Opened 9 years ago
Closed 9 years ago
#26610 closed New feature (fixed)
Add a citext field for contrib.postgres
| Reported by: | Shadow | Owned by: | nobody | 
|---|---|---|---|
| Component: | contrib.postgres | Version: | 1.11 | 
| Severity: | Release blocker | Keywords: | index charfield textfield case insensitive optimisation db-indexes | 
| Cc: | aksheshdoshi@… | Triage Stage: | Ready for checkin | 
| Has patch: | yes | Needs documentation: | no | 
| Needs tests: | no | Patch needs improvement: | no | 
| Easy pickings: | no | UI/UX: | no | 
Description
I was analysing some of our queries - and one of the things I noticed was that if you use iexact, then the database needs to do a full table scan because it is unable to use the index I had on the field.
class Example(models.Model):
    text = models.CharField(index=True)
Example.objects.get(text="meow")  # This will hit the index
Example.objects.get(text__iexact="meow")  # This does not.
I am aware that this kind of index can be added manually by RunSQL migrations, but I think this is probably a common enough scenario that the ORM should attempt to handle it natively.
# PROPOSED CHANGES - THIS DOES NOT ACTUALLY WORK
class Example(models.Model):
    text = models.CharField(insensitive_index=True)
Example.objects.get(text="meow")  # This probably won't hit the index (might depend on the db)
Example.objects.get(text__iexact="meow")  # This would.
What are your thoughts?
Change History (18)
comment:1 by , 9 years ago
| Cc: | added | 
|---|---|
| Triage Stage: | Unreviewed → Accepted | 
| Version: | 1.9 → master | 
comment:2 by , 9 years ago
comment:3 by , 9 years ago
My current backend is indeed postgres. In my specific usage case is important. It's just when users are searching for models in my search box the filter needs to be case insensitive because... well... users are very sensitive about case insensitivity.
With the citext idea - would programmers have control enough to have both a sensitive and insensitive index if required? Or would that make all filters implicitly case insensitive?
follow-up: 5 comment:4 by , 9 years ago
citext would make all queries and unicity checks case-insensitive. It's still case-preserving so I assume it would work for you even if "case is important".
comment:5 by , 9 years ago
I've done some reading on citext - and it would indeed do the job I want it to do.
My only concern is that iexact effectively becomes implicit, which may surprise some developers.
I guess the question is: would people value being able to do both insensitive and sensitive searches on the same field?
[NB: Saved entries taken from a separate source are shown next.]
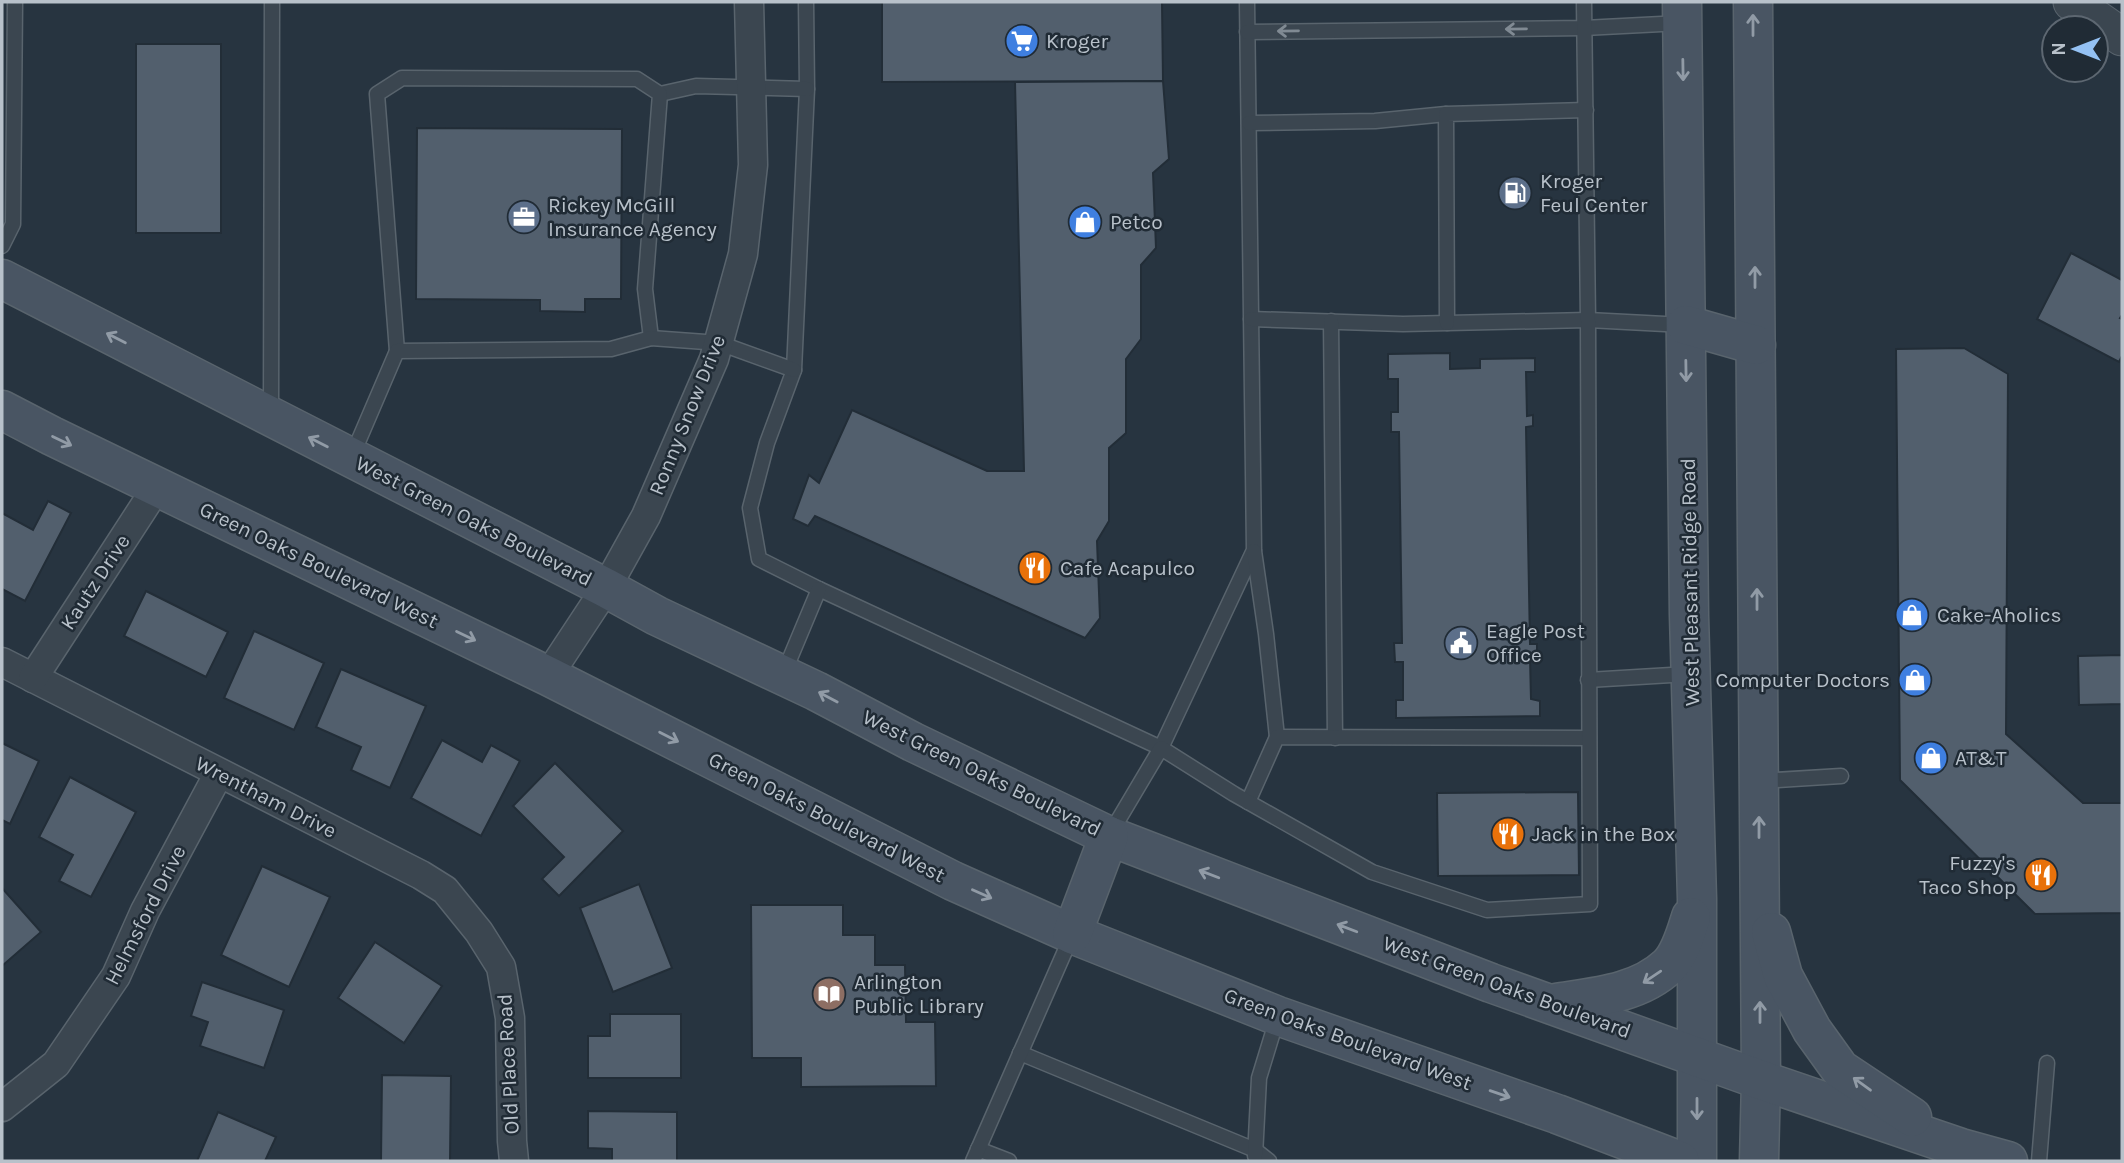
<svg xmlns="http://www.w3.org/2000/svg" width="2124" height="1163" viewBox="0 0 2124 1163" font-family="Karla,sans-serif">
<rect width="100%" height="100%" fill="#273440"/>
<g fill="#525f6d" stroke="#222d37" stroke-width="2">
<path d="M882,2H1162L1163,81L882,82Z"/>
<rect x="136" y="44" width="85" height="189"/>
<path d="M1163,81L1169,159L1153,173L1156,248L1141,265V339L1126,359V433L1109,448V521L1097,541L1100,618L1085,638L815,516L808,526L793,519L809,475L819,483L852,410L987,471H1024L1015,82Z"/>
<path d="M417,128L622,129L621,299H585V312L540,311V300L416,299Z"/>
<path d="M2071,253L2122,280V315L2120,318L2122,319V356L2119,362L2037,319Z"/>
<path d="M1964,348L2008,374L2006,734L2083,803H2122V913L2035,914L1900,780L1896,349Z"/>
<path d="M1450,353V369L1480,368V359L1535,358V372H1526L1527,416L1533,415V426L1526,427L1530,644H1537V657H1530L1531,699L1540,701V716L1396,718V700H1403V662H1395L1394,643H1402L1399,432H1391V412H1398V379H1388V354Z"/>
<path d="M48,501L71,513L25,601L2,589V513L33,530Z"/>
<path d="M146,591L228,632L206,677L124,636Z"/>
<path d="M254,631L324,663L294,730L224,698Z"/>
<path d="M2122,655V704L2079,705L2078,656Z"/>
<path d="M341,669L426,706L390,788L351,770L361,747L316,727Z"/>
<path d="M442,740L482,762L491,745L520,761L481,836L411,798Z"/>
<path d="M2,743L39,761L10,824L2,820Z"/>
<path d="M555,763L623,831L559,896L542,879L564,857L513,806Z"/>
<path d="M70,777L136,812L91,897L59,881L73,855L39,837Z"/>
<path d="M1578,792L1579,875L1438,876L1437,793Z"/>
<path d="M262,866L330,897L289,987L221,955Z"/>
<path d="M639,884L672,968L613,992L580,908Z"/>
<path d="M2,888L41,932L2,966Z"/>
<path d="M751,905H843V935H875V965H905L906,1022H935L936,1086L801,1087V1058H752Z"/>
<path d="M375,942L442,986L404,1043L338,998Z"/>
<path d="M202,982L284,1010L264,1068L200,1046L208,1022L191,1016Z"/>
<path d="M610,1014H681V1078H588V1036H610Z"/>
<path d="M382,1075L451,1076L450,1161H381Z"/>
<path d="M588,1111L677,1112V1161H612V1149L588,1148Z"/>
<path d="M218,1112L276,1137L265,1161H197Z"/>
</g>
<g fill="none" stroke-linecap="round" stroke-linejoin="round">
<defs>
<g id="service">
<path d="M806,2L807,89L794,370L767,443L750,508L759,559L819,589L1161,748L1254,550L1247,2"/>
<path d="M1247,32L1584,28L1681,23"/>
<path d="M660,94L696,86L807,89"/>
<path d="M1249,123L1375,121L1446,114"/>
<path d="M2,246L13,224L15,2"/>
<path d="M1251,319L1403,324L1588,320L1684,325"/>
<path d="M1331,321L1335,738"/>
<path d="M1447,323L1446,114L1586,110"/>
<path d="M397,351L377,94L402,78L637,79L660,94L645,289L651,338"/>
<path d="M271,413L272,2"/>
<path d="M352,456L397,351L611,349L651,338L719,343L794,370"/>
<path d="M1254,551L1266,634L1277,737"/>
<path d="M783,675L819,589"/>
<path d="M1588,680L1688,674"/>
<path d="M1760,781L1841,776"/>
<path d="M1248,802L1277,737L1589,738"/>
<path d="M1110,834L1161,748L1234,794L1372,872L1487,910L1590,904L1588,320L1584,2"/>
<path d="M1020,1053L1255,1150L1269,1161"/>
<path d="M978,1149L1009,1161"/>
<path d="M1255,1156L1259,1078L1277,1019"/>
<path d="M973,1161L1072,935"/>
<path d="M2039,1161L2047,1063"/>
</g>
<g id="minor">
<path d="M2,662L421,875L445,890L479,932L501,967L510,1018L512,1141L514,1161"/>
<path d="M548,676L606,588L646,516L714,359L743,254L753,165L749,2"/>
<path d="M33,678L157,487"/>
<path d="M2,1107L56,1064L116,976L145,911L219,773"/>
</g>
<path id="tertiary" d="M2072,2L2122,37"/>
<g id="secondary">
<path d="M1682,2L1689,615L1697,899V1161"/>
<path d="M1753,2L1761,1080L1759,1161"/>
<path d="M2,279L606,588L657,616L816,691L913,742L1109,836L1491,983L1761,1080L1961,1148L2008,1161"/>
<path d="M1686,325L1756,345"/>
<path d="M2,410L52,436L548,676L953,881L1072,934L1278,1016L1557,1114L1680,1161"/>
<path d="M1771,932L1783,976L1812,1030L1840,1069L1912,1117"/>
<path d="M1072,934L1109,836"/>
<path d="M1556,1003C1594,997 1638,994 1668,966C1680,955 1686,933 1691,917"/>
</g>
</defs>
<use href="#service" stroke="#59646d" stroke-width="17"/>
<use href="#minor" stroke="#59646d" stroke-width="31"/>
<use href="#tertiary" stroke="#59646d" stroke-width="39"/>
<use href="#secondary" stroke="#59646d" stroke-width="41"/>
<use href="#service" stroke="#3b4650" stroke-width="14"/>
<use href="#minor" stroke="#3b4650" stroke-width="28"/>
<use href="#tertiary" stroke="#3b4650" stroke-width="37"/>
<use href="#secondary" stroke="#495563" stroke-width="38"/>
</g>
<defs><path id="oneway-shaft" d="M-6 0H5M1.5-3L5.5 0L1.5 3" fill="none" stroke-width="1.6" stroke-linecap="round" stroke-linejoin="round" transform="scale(1.75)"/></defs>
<g stroke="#919ba6">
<use href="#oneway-shaft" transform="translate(1753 25) rotate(-90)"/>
<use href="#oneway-shaft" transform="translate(1683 70) rotate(89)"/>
<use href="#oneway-shaft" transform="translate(1755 277) rotate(-90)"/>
<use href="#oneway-shaft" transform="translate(116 338) rotate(-153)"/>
<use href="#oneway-shaft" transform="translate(1686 371) rotate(89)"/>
<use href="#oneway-shaft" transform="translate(62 441) rotate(26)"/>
<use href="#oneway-shaft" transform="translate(318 442) rotate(-153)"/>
<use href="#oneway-shaft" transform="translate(1757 599) rotate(-90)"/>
<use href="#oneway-shaft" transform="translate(466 636) rotate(26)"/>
<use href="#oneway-shaft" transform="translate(828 697) rotate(-152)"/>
<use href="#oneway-shaft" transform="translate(669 737) rotate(27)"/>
<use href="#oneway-shaft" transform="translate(1759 827) rotate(-90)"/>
<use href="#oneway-shaft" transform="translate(1209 874) rotate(-159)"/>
<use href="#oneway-shaft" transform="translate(982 894) rotate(24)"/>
<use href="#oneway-shaft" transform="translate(1347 928) rotate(-159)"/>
<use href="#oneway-shaft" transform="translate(1652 977) rotate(146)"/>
<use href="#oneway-shaft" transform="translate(1760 1012) rotate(-90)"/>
<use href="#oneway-shaft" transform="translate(1862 1084) rotate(-144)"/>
<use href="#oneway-shaft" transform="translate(1500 1094) rotate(19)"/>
<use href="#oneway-shaft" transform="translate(1697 1109) rotate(90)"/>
</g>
<g stroke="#808a93">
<use href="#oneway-shaft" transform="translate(1516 29) rotate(179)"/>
<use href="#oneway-shaft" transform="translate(1288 31) rotate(179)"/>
</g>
<defs>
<symbol id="supermarket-disc" viewBox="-11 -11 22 22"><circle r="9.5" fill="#3f7fe0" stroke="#202b35"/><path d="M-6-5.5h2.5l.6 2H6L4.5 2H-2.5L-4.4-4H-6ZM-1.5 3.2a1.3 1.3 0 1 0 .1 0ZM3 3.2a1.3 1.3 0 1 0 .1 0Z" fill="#fff"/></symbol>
<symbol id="fuel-disc" viewBox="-11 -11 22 22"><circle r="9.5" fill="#5c6f8a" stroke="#202b35"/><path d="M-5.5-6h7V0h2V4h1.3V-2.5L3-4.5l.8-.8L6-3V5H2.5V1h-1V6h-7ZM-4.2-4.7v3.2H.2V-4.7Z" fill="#fff"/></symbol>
<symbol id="office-disc" viewBox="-11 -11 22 22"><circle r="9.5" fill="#5c6f8a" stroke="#202b35"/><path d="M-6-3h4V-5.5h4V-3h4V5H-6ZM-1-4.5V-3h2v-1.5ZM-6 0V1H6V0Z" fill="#fff"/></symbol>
<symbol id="shop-disc" viewBox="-11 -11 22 22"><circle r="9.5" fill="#3f7fe0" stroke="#202b35"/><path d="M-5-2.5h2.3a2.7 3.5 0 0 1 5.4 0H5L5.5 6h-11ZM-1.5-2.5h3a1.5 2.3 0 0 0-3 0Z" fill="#fff"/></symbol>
<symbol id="restaurant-disc" viewBox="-11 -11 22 22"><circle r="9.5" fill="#e8710a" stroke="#202b35"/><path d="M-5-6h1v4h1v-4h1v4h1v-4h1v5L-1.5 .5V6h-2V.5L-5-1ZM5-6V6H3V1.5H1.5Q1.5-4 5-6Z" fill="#fff"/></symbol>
<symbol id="civic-disc" viewBox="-11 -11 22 22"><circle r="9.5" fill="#5c6f8a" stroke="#202b35"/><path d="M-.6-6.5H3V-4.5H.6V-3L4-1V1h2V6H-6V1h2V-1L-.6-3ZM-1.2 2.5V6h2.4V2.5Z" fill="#fff"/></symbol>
<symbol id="library-disc" viewBox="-11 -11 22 22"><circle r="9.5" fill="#8d6e63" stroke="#202b35"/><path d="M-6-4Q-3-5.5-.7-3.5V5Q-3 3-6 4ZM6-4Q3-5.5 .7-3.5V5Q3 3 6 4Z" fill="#fff"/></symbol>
</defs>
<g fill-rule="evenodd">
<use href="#supermarket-disc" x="1003" y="22" width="38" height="38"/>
<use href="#fuel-disc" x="1496" y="174" width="38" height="38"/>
<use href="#office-disc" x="505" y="198" width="38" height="38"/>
<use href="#shop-disc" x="1066" y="203" width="38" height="38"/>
<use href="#restaurant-disc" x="1016" y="549" width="38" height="38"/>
<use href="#shop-disc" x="1893" y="596" width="38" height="38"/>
<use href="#civic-disc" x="1442" y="624" width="38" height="38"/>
<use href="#shop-disc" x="1896" y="661" width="38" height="38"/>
<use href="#shop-disc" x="1912" y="739" width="38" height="38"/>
<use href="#restaurant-disc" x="1489" y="815" width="38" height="38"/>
<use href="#restaurant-disc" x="2022" y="856" width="38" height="38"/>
<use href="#library-disc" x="810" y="975" width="38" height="38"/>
</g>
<g text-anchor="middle" stroke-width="5" stroke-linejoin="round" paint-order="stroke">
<g font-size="21" fill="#b8c1ca" stroke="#202b35" text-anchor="start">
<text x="1046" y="48">Kroger</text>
<text x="1540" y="188">Kroger<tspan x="1540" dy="24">Feul Center</tspan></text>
<text x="548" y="212">Rickey McGill<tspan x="548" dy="24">Insurance Agency</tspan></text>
<text x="1110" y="229">Petco</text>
<text x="1060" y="575">Cafe Acapulco</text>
<text x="1937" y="622">Cake-Aholics</text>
<text x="1486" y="638">Eagle Post<tspan x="1486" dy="24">Office</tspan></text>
<text x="1890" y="687" text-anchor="end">Computer Doctors</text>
<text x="1955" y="765">AT&amp;T</text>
<text x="1532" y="841">Jack in the Box</text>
<text x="2016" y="870" text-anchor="end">Fuzzy's<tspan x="2016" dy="24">Taco Shop</tspan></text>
<text x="854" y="989">Arlington<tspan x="854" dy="24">Public Library</tspan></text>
</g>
<g font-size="21" fill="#b8c1ca" stroke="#202b35">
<text transform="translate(687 415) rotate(-68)" y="7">Ronny Snow Drive</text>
<text transform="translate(474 521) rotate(27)" y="7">West Green Oaks Boulevard</text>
<text transform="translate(319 565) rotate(26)" y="7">Green Oaks Boulevard West</text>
<text transform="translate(95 582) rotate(-57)" y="7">Kautz Drive</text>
<text transform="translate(1690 582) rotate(-91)" y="7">West Pleasant Ridge Road</text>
<text transform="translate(982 773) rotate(26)" y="7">West Green Oaks Boulevard</text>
<text transform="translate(266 797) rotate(27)" y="7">Wrentham Drive</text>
<text transform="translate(827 817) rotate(27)" y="7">Green Oaks Boulevard West</text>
<text transform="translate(145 915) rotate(-63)" y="7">Helmsford Drive</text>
<text transform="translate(1507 987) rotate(20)" y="7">West Green Oaks Boulevard</text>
<text transform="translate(1348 1039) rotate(20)" y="7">Green Oaks Boulevard West</text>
<text transform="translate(508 1064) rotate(-93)" y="7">Old Place Road</text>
</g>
</g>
<rect width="2124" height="1163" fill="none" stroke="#b8c1ca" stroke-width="7"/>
<g transform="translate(2075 49) rotate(270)"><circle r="33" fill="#202b35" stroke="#5d6771" stroke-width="2"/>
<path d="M0-5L12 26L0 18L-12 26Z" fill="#94c1f3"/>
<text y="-10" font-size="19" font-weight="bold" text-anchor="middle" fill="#b8c1ca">N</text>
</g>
</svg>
The only other way I could think to do this would be creating a functional index, which would give the ability to have the different index kwargs as I had in the original report, but I'm not sure which wins from a performance point of view.
And, again, if people would find having both a useful feature.
comment:6 by , 9 years ago
| Keywords: | db-indexes added | 
|---|
comment:8 by , 9 years ago
| Component: | Database layer (models, ORM) → contrib.postgres | 
|---|---|
| Summary: | Case insensitive indexes → Add a citext field for contrib.postgres | 
comment:9 by , 9 years ago
| Patch needs improvement: | unset | 
|---|
comment:11 by , 9 years ago
As suggested on django-developers, I've created a PR to change the base class to TextField since max_length isn't used and shouldn't be required.
comment:12 by , 9 years ago
| Resolution: | fixed | 
|---|---|
| Status: | closed → new | 
Tim Graham open a PR [1] to address the issue [2] I raised on the mailing list of this field being a subclass of CharField instead of TextField.
Thanks Tim!
[1] https://github.com/django/django/pull/8034
[2] https://groups.google.com/forum/?utm_medium=email&utm_source=footer#!msg/django-developers/jud-n1cBzdg/ToRMj42pBAAJ
comment:13 by , 9 years ago
| Severity: | Normal → Release blocker | 
|---|---|
| Triage Stage: | Accepted → Ready for checkin | 
comment:14 by , 9 years ago
| Has patch: | unset | 
|---|---|
| Triage Stage: | Ready for checkin → Accepted | 
| Version: | master → 1.11 | 
Further discussion on the mailing list suggests to add a separate case-insensitive field for CharField, TextField, EmailField, etc.
comment:15 by , 9 years ago
| Has patch: | set | 
|---|---|
| Triage Stage: | Accepted → Ready for checkin | 
PR from Mads.
comment:18 by , 9 years ago
| Resolution: | → fixed | 
|---|---|
| Status: | new → closed | 
If we're talking about Postgres, I suggest adding a case-insensitive, case-preserving char/text field backed by the
citexttype todjango.contrib.postgres. This should cover most use cases.